Tanto Pe' Cantà

“Tanto Pe’ Cantà” è, senza ombra di dubbio, una delle canzoni romane più famose ed apprezzate di sempre, almeno in Italia. Stiamo infatti parlando di uno di quei brani talmente popolari da appartenere a un paese intero. Uno di quei brani che abbiamo cantato tutti e che continuano a sopravvivere alla prova del tempo (GUARDA IL VIDEO DELLA MIA INTERPRETAZIONE). Eppure, persino questa canzone presenta diversi elementi sconosciuti anche a coloro che la amano. Scopriamo insieme quali.
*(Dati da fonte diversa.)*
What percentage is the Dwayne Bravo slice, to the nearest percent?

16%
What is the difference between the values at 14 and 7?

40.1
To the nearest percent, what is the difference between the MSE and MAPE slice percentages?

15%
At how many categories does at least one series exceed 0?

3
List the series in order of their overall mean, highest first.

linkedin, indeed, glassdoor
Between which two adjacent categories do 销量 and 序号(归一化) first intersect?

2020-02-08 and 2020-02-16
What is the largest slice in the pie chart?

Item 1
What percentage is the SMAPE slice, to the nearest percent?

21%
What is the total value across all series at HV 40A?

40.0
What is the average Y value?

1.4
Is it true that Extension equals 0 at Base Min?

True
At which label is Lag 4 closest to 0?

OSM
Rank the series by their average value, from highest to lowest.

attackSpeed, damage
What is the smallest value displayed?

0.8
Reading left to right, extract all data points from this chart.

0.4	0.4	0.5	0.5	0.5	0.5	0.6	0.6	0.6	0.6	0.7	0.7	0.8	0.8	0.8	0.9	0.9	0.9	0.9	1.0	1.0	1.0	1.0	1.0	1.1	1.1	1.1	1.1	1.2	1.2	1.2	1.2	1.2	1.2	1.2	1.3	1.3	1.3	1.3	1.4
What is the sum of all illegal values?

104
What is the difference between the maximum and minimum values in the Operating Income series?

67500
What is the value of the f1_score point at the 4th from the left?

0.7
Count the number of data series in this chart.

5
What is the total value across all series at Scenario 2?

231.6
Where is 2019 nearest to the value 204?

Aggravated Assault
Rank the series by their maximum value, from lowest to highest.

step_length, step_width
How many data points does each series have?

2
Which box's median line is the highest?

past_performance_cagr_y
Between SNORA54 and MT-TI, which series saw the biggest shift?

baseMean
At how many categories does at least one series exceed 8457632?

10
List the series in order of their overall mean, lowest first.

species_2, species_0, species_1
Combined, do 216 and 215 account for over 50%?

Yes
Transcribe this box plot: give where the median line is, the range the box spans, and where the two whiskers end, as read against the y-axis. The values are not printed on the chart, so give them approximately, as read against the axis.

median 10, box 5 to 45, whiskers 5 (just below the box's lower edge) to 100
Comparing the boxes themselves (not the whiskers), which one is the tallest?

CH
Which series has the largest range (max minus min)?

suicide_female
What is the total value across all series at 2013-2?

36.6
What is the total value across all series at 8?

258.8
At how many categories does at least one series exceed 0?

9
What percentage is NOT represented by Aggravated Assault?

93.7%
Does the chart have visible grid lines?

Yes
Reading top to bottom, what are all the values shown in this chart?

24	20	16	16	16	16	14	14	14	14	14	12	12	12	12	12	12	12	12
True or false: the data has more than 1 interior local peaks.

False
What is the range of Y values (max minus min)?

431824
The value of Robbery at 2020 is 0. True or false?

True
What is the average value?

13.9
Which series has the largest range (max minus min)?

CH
IL CAPOLAVORO DI NINO MANFREDI
Parlare di “Tanto Pe’ Cantà” significa parlare di Nino Manfredi. L’attore interpretò magistralmente questo brano, durante una serata del Festival di Sanremo del 1970. Manfredi fu il primo ospite della storia della kermesse a portare un brano fuori concorso e decise di interpretare proprio questa canzone romana. La sua esibizione ottenne un successo semplicemente clamoroso: il pubblico in sala esplose in un applauso fragoroso e per giorni non si parlò d’altro che di quella parolaccia cantata in diretta nazionale. Nino infatti attuò una piccola modifica al testo del brano, sostituendo la parola “rintontoniva” con “rincojoniva”. Una scelta fortissima, che l’attore si divertiva a minimizzare con una battuta: “Ho cambiato le parole sennò all’estero non capivano!”.

PETROLINI E LA SUA STORIA
Nino Manfredi ha legato il suo nome a quello di “Tanto Pe’ Cantà” al punto da far pensare a tantissime persone di essere il suo autore. In realtà questa canzone romana è stata scritta, nel 1932, da Ettore Petrolini: una leggenda del varietà italiano di cui abbiamo già parlato all’interno del mio Diario (LEGGI QUI). “Tanto Pe’ Cantà” dunque è di Petrolini, ma non solo: il brano infatti è molto più autobiografico di quanto non si potrebbe immaginare. Il suo testo è pieno di rimandi alla sensibilità del suo compositore e, addirittura, alla sua salute.

Quando scrisse questo brano, Ettore Petrolini era costretto a letto dall’Angina Pectoris: la stessa malattia che, purtroppo, gli avrebbe tolto la vita pochi anni dopo. Pensiamo ora all’avvio della canzone (“Basta ‘a salute… Quanno c’è ‘a salute c’è tutto…”), pensiamo al celebre friccico ner còre che abbiamo cantato tutti almeno una volta… Si tratta di semplici immagini poetiche? O forse Petrolini, da genio assoluto quale era, riuscì a trasformare in arte persino le sue condizioni precarie? La risposta definitiva la conosce soltanto lui. A noi non resta che ammirare questo suo capolavoro, capace di intrigare e appassionare a quasi 100 anni dalla sua nascita!